■ WHAT TO WORK ON: Copy out all of the records below, swapping "real-time gauge" for "live gauge" and changing nothing else. Leave out the pictures.

Start of SOURCE MATERIAL

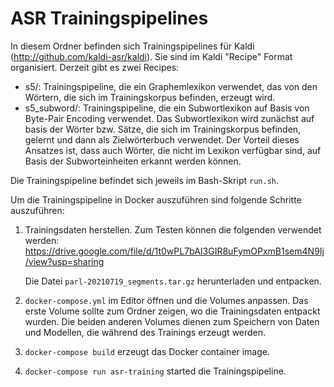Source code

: # ASR Trainingspipelines

In diesem Ordner befinden sich Trainingspipelines für Kaldi (http://github.com/kaldi-asr/kaldi). Sie sind im Kaldi "Recipe" Format organisiert. Derzeit gibt es zwei Recipes:

- s5/: Trainingspipeline, die ein Graphemlexikon verwendet, das von den Wörtern, die sich im Trainingskorpus befinden, erzeugt wird.
- s5_subword/: Trainingspipeline, die ein Subwortlexikon auf Basis von Byte-Pair Encoding verwendet. Das Subwortlexikon wird zunächst auf basis der Wörter bzw. Sätze, die sich im Trainingskorpus befinden, gelernt und dann als Zielwörterbuch verwendet. Der Vorteil dieses Ansatzes ist, dass auch Wörter, die nicht im Lexikon verfügbar sind, auf Basis der Subworteinheiten erkannt werden können.

Die Trainingspipeline befindet sich jeweils im Bash-Skript `run.sh`.

Um die Trainingspipeline in Docker auszuführen sind folgende Schritte auszuführen:

1. Trainingsdaten herstellen. Zum Testen können die folgenden verwendet werden: https://drive.google.com/file/d/1t0wPL7bAI3GIR8uFymOPxmB1sem4N9Ij/view?usp=sharing

   Die Datei `parl-20210719_segments.tar.gz` herunterladen und entpacken.

2. `docker-compose.yml` im Editor öffnen und die Volumes anpassen. Das erste Volume sollte zum Ordner zeigen, wo die Trainingsdaten entpackt wurden. Die beiden anderen Volumes dienen zum Speichern von Daten und Modellen, die während des Trainings erzeugt werden.

3. `docker-compose build` erzeugt das Docker container image.

3. `docker-compose run asr-training` started die Trainingspipeline.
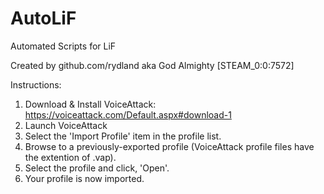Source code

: # AutoLiF
Automated Scripts for LiF

Created by github.com/rydland aka God Almighty [STEAM_0:0:7572]

Instructions:
1. Download & Install VoiceAttack: https://voiceattack.com/Default.aspx#download-1
2. Launch VoiceAttack
3. Select the 'Import Profile' item in the profile list.
4. Browse to a previously-exported profile (VoiceAttack profile files have the extention of .vap).
5. Select the profile and click, 'Open'.
6. Your profile is now imported.
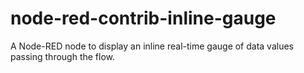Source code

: # node-red-contrib-inline-gauge
A Node-RED node to display an inline real-time gauge of data values passing through the flow.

End of SOURCE MATERIAL

■ EXERCISE SOLUTION:
Source code

: # ASR Trainingspipelines

In diesem Ordner befinden sich Trainingspipelines für Kaldi (http://github.com/kaldi-asr/kaldi). Sie sind im Kaldi "Recipe" Format organisiert. Derzeit gibt es zwei Recipes:

- s5/: Trainingspipeline, die ein Graphemlexikon verwendet, das von den Wörtern, die sich im Trainingskorpus befinden, erzeugt wird.
- s5_subword/: Trainingspipeline, die ein Subwortlexikon auf Basis von Byte-Pair Encoding verwendet. Das Subwortlexikon wird zunächst auf basis der Wörter bzw. Sätze, die sich im Trainingskorpus befinden, gelernt und dann als Zielwörterbuch verwendet. Der Vorteil dieses Ansatzes ist, dass auch Wörter, die nicht im Lexikon verfügbar sind, auf Basis der Subworteinheiten erkannt werden können.

Die Trainingspipeline befindet sich jeweils im Bash-Skript `run.sh`.

Um die Trainingspipeline in Docker auszuführen sind folgende Schritte auszuführen:

1. Trainingsdaten herstellen. Zum Testen können die folgenden verwendet werden: https://drive.google.com/file/d/1t0wPL7bAI3GIR8uFymOPxmB1sem4N9Ij/view?usp=sharing

   Die Datei `parl-20210719_segments.tar.gz` herunterladen und entpacken.

2. `docker-compose.yml` im Editor öffnen und die Volumes anpassen. Das erste Volume sollte zum Ordner zeigen, wo die Trainingsdaten entpackt wurden. Die beiden anderen Volumes dienen zum Speichern von Daten und Modellen, die während des Trainings erzeugt werden.

3. `docker-compose build` erzeugt das Docker container image.

3. `docker-compose run asr-training` started die Trainingspipeline.
Source code

: # AutoLiF
Automated Scripts for LiF

Created by github.com/rydland aka God Almighty [STEAM_0:0:7572]

Instructions:
1. Download & Install VoiceAttack: https://voiceattack.com/Default.aspx#download-1
2. Launch VoiceAttack
3. Select the 'Import Profile' item in the profile list.
4. Browse to a previously-exported profile (VoiceAttack profile files have the extention of .vap).
5. Select the profile and click, 'Open'.
6. Your profile is now imported.
Source code

: # node-red-contrib-inline-gauge
A Node-RED node to display an inline live gauge of data values passing through the flow.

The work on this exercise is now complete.